### Supplied records
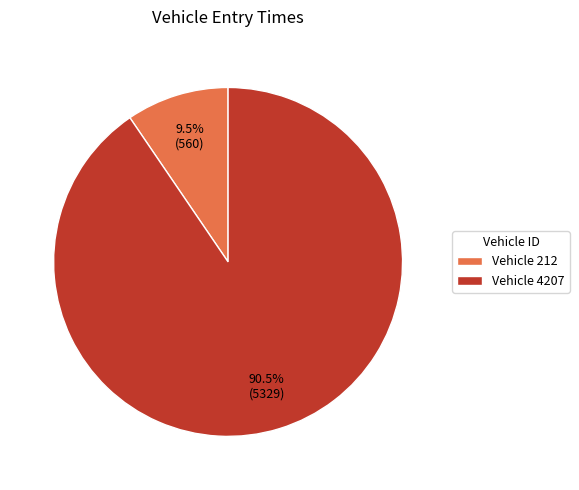

Rank the categories by value from highest to lowest.

Vehicle 4207, Vehicle 212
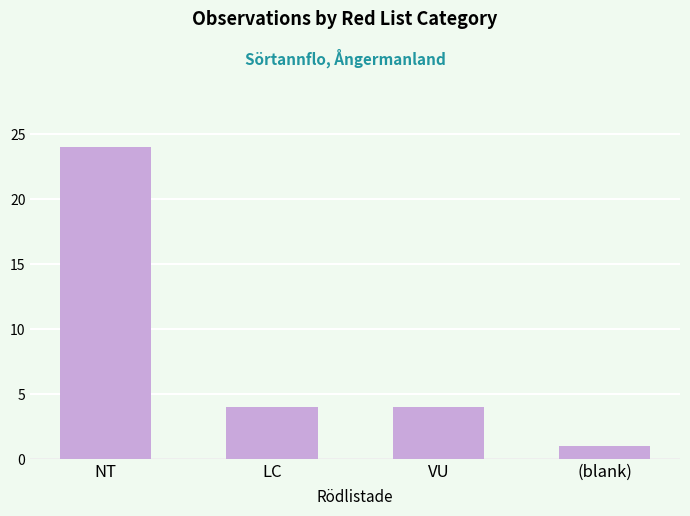

At which label does the data first exceed 4?

NT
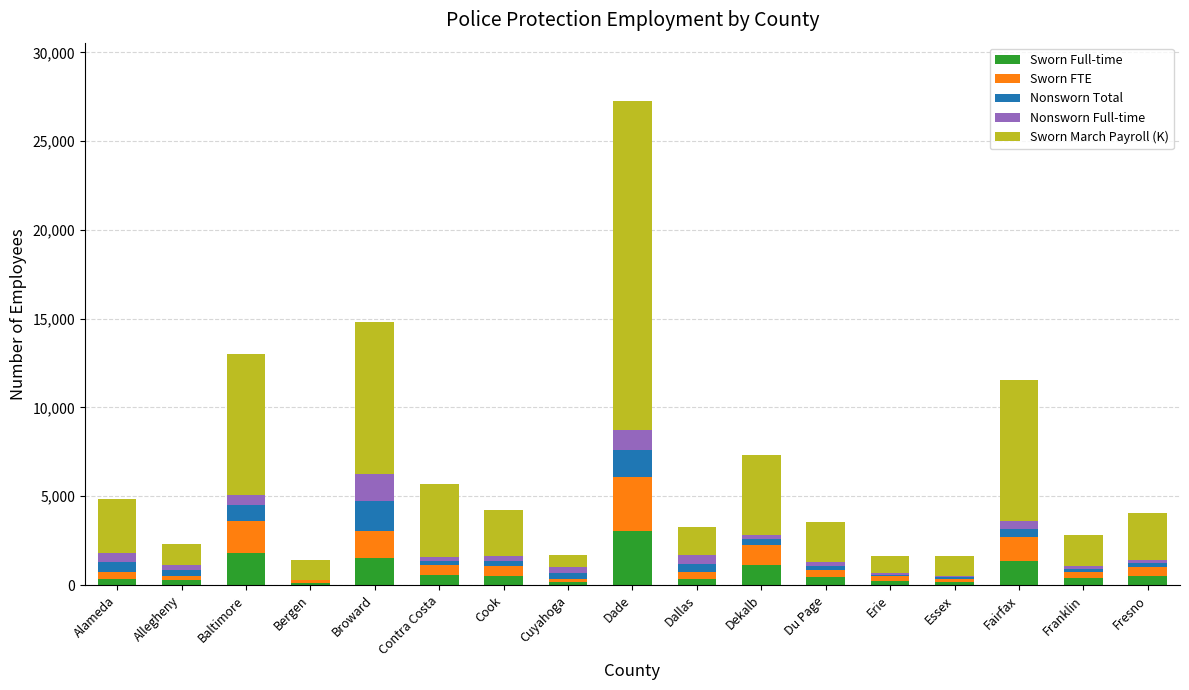

At which category is the sum across all series the highest?

Dade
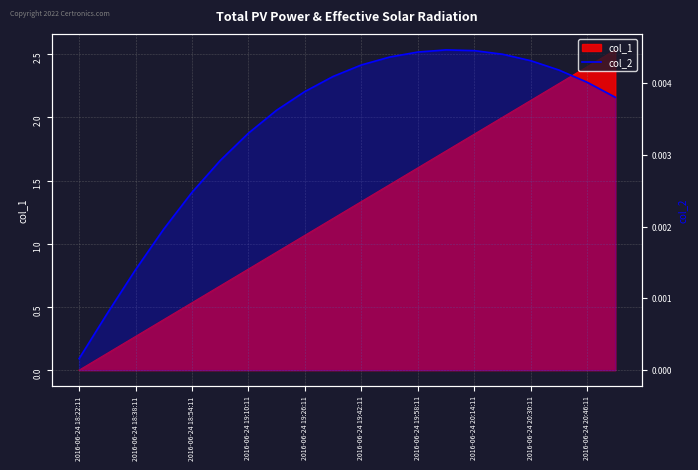

What position from the right is 2016-06-24 20:14:11?

6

### Problem details
Copy the text of every item above verbatim, omitting the pictures.

### Answer to the problem
Rank the categories by value from highest to lowest.

Vehicle 4207, Vehicle 212

At which label does the data first exceed 4?

NT

At which category is the sum across all series the highest?

Dade

What position from the right is 2016-06-24 20:14:11?

6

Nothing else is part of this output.